The guidelines were a product of dialogue between PEC members and a group of the world’s major institutional investors, including the Universities Superannuation Scheme (USS), which took place under the umbrella of the United Nations-backed Principles for Responsible Investment (PRI). They cover environmental, health, safety, labour, governance and social issues, and are evidence of the way in which institutions globally are using their muscle to effect ESG change. USS first adopted a responsible investment (RI) policy in 1999, using a three-pronged approach of integration, engagement and broad market lobbying to effect change.

 

The fund has a team of five dedicated to implementing the RI policy, co-headed by David Russell and Daniel Summerfield. “The area I’ve personally been most involved with recently is the private equity sector, where 18 months ago there was very little effort put into addressing responsible investment,” says David Russell, co-head of responsible investment at USS. “But over that period, PRI has helped lead the process where we’ve seen the major players in the US, the Private Equity Council members, who are the largest buy-out firms in the world, sign up to a set of their own guidelines and the PRI is driving responsible investment within the private equity sector.” The Council has agreed to meet with PRI twice annually to discuss the guidelines, and ESG issues generally.

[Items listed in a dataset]

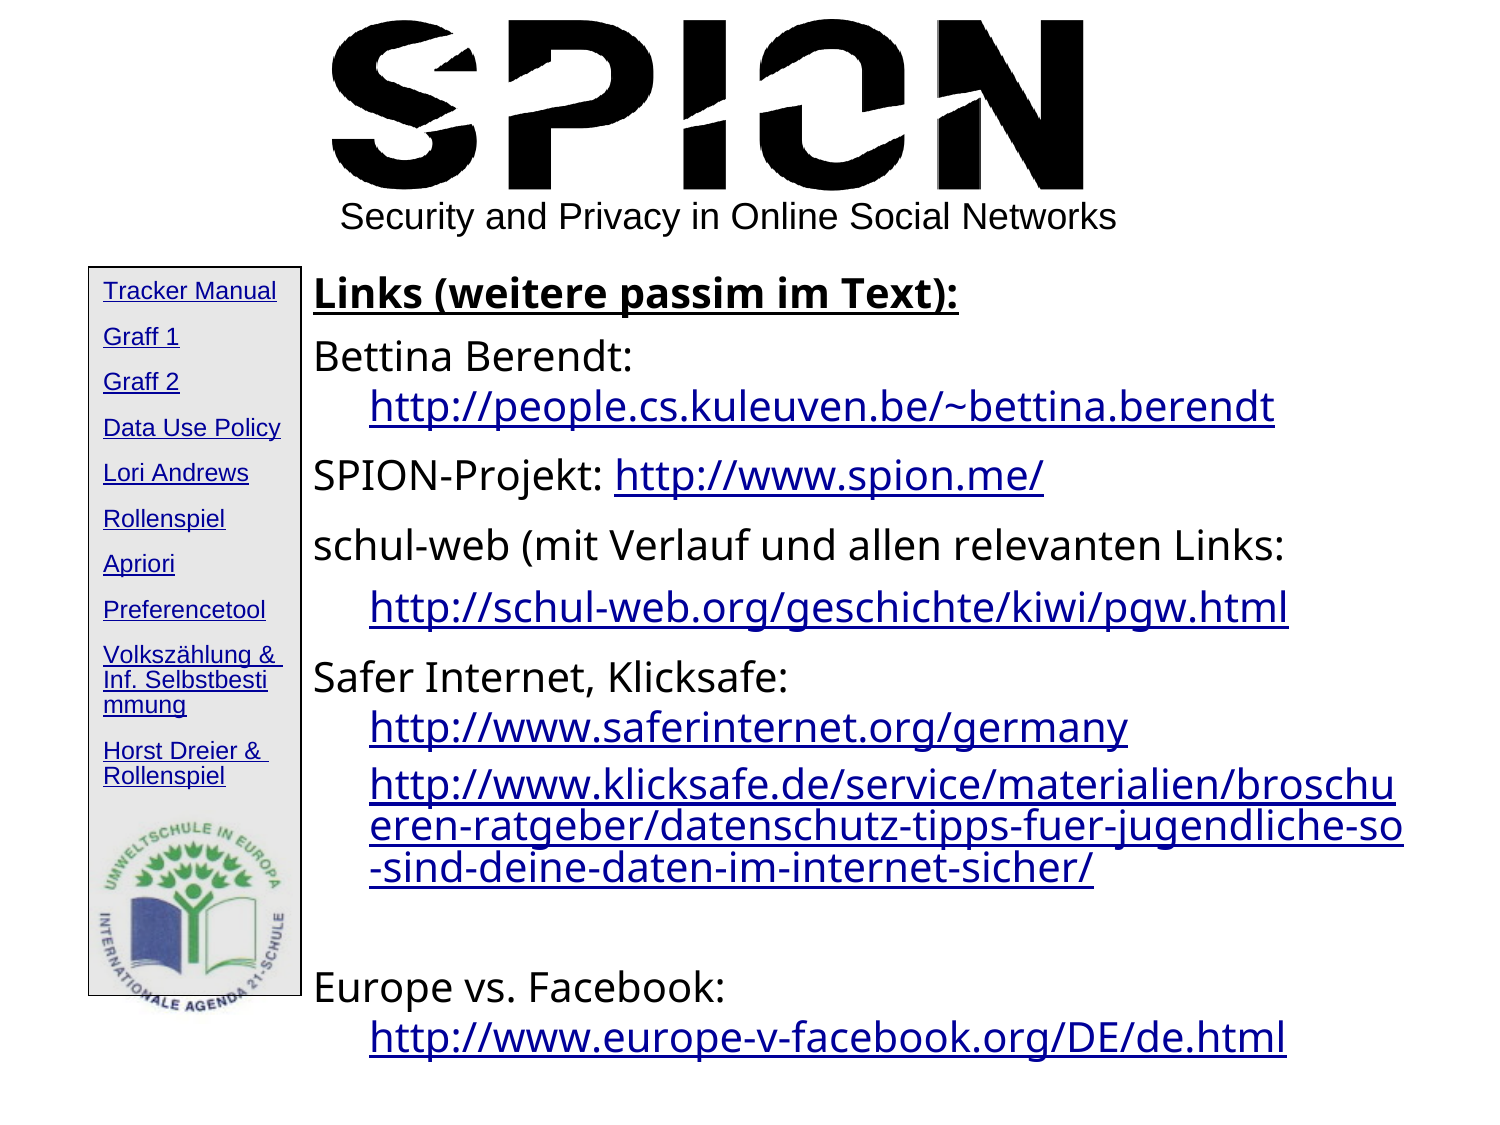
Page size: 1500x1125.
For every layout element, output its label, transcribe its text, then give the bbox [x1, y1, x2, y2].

picture [324, 0, 1093, 208]
list Links (weitere passim im Text): Bettina Berendt: http://people.cs.kuleuven.be/~bettina.berendt SPION-Projekt: http://www.spion.me/ schul-web (mit Verlauf und allen relevanten Links: http://schul-web.org/geschichte/kiwi/pgw.html Safer Internet, Klicksafe: http://www.saferinternet.org/germany http://www.klicksafe.de/service/materialien/broschueren-ratgeber/datenschutz-tipps-fuer-jugendliche-so-sind-deine-daten-im-internet-sicher/ Europe vs. Facebook: http://www.europe-v-facebook.org/DE/de.html [312, 267, 1411, 1026]
picture [88, 996, 293, 1024]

**GIVEN REQUEST:** Reproduce the responsible investment passage word for word, everything from "The guidelines were" down to "to effect change.".

**THE OUTPUT:**
The guidelines were a product of dialogue between PEC members and a group of the world’s major institutional investors, including the Universities Superannuation Scheme (USS), which took place under the umbrella of the United Nations-backed Principles for Responsible Investment (PRI). They cover environmental, health, safety, labour, governance and social issues, and are evidence of the way in which institutions globally are using their muscle to effect ESG change. USS first adopted a responsible investment (RI) policy in 1999, using a three-pronged approach of integration, engagement and broad market lobbying to effect change.